Nuove opportunità per giovani tirocinanti
Il Comune di Milano ha rivisto le proprie direttive per gli stage. L'intento è facilitare l'accesso dei giovani al settore pubblico. Le nuove linee guida prevedono un aumento dell'indennità per gli stage extracurriculari. Chi lavora 36 ore settimanali potrà ricevere fino a 800 euro mensili. Inoltre, saranno erogati buoni pasto. Questo avverrà per le giornate di attività che superano le 5 ore di impegno. Per gli stage curriculari, è previsto un rimborso fisso. Questo varierà tra i 200 e i 300 euro mensili. Il compenso dipenderà da fattori specifici. Tra questi, la durata dello stage e la frequenza. Anche lo svolgimento di attività in presenza influenzerà l'importo.

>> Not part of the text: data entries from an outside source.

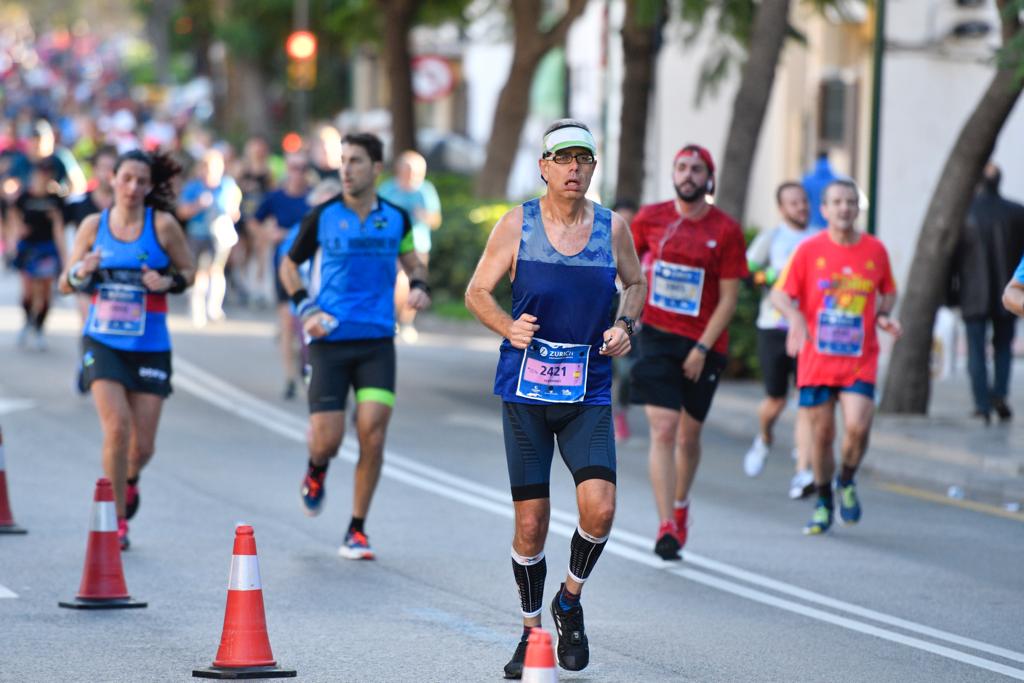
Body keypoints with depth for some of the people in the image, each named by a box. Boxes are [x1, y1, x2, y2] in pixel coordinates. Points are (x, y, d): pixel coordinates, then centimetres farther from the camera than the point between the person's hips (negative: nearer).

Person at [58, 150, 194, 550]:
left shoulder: (162, 225, -3)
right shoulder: (93, 226, 2)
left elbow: (189, 272, 6)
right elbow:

L'assessora Cappello: attrarre talenti giovani
L'assessora allo Sviluppo economico e Politiche del lavoro, Alessia Cappello, ha commentato le nuove misure. «Continuiamo a lavorare sul processo di recruiting del personale», ha dichiarato. L'obiettivo è rendere l'amministrazione più attrattiva per i giovani talenti. Si cerca di allineare l'offerta economica a quella del settore privato. «Molte aziende e multinazionali in città offrono condizioni simili», ha aggiunto l'assessora. La decisione riflette una volontà politica precisa. Si vuole dare centralità alla dignità della persona. Questo vale sia per il lavoro che per gli stage formativi.
Carenza di dipendenti pubblici in Lombardia
La Lombardia sta affrontando una significativa perdita di dipendenti pubblici. Questo fenomeno riguarda soprattutto i piccoli comuni, ma non solo. Diversi fattori contribuiscono a questa situazione. Il mancato turnover del personale è uno dei principali. A ciò si aggiunge la tendenza dei lavoratori a lasciare il settore pubblico. Gli stipendi non sempre sono in linea con il costo della vita attuale. Nei prossimi anni, molti uffici rischiano di rimanere sguarniti. Ciò avrà inevitabilmente un impatto sui servizi offerti ai cittadini e alle imprese. Un tempo, il «posto fisso» era un obiettivo ambito, come rappresentato nel film «Quo Vado?» di Checco Zalone. Oggi, il panorama è mutato. Le amministrazioni locali sono costrette a cercare soluzioni per attrarre e trattenere nuove risorse qualificate.